- **What you will do**: How many of the lines below hold the word "enabled"? Answer only with the number.
====
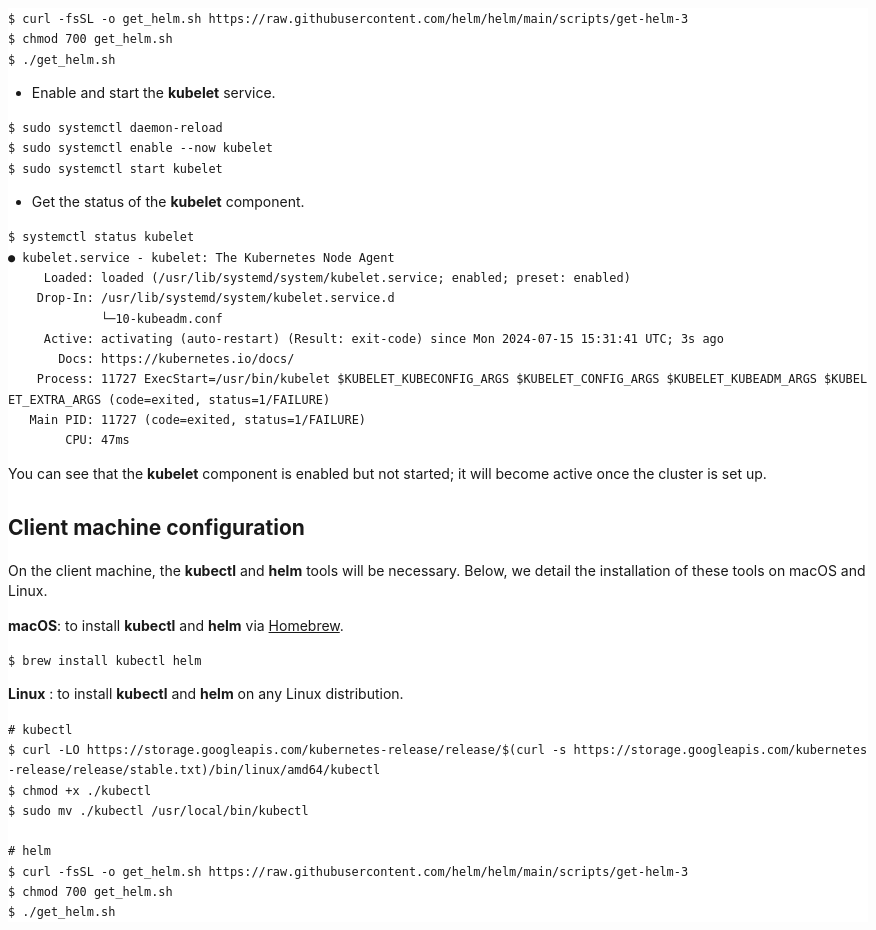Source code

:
 ```
$ curl -fsSL -o get_helm.sh https://raw.githubusercontent.com/helm/helm/main/scripts/get-helm-3
$ chmod 700 get_helm.sh
$ ./get_helm.sh
```

* Enable and start the **kubelet** service.

```
$ sudo systemctl daemon-reload
$ sudo systemctl enable --now kubelet
$ sudo systemctl start kubelet
```

* Get the status of the **kubelet** component.

```
$ systemctl status kubelet
● kubelet.service - kubelet: The Kubernetes Node Agent
     Loaded: loaded (/usr/lib/systemd/system/kubelet.service; enabled; preset: enabled)
    Drop-In: /usr/lib/systemd/system/kubelet.service.d
             └─10-kubeadm.conf
     Active: activating (auto-restart) (Result: exit-code) since Mon 2024-07-15 15:31:41 UTC; 3s ago
       Docs: https://kubernetes.io/docs/
    Process: 11727 ExecStart=/usr/bin/kubelet $KUBELET_KUBECONFIG_ARGS $KUBELET_CONFIG_ARGS $KUBELET_KUBEADM_ARGS $KUBELET_EXTRA_ARGS (code=exited, status=1/FAILURE)
   Main PID: 11727 (code=exited, status=1/FAILURE)
        CPU: 47ms
```

You can see that the **kubelet** component is enabled but not started; it will become active once the cluster is set up.

## Client machine configuration

On the client machine, the **kubectl** and **helm** tools will be necessary. Below, we detail the installation of these tools on macOS and Linux.

**macOS**: to install **kubectl** and **helm** via [Homebrew](https://brew.sh/).

```
$ brew install kubectl helm
```

**Linux** : to install **kubectl** and **helm** on any Linux distribution.

```
# kubectl
$ curl -LO https://storage.googleapis.com/kubernetes-release/release/$(curl -s https://storage.googleapis.com/kubernetes-release/release/stable.txt)/bin/linux/amd64/kubectl
$ chmod +x ./kubectl
$ sudo mv ./kubectl /usr/local/bin/kubectl

# helm
$ curl -fsSL -o get_helm.sh https://raw.githubusercontent.com/helm/helm/main/scripts/get-helm-3
$ chmod 700 get_helm.sh
$ ./get_helm.sh
```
====
- **Written answer**: 2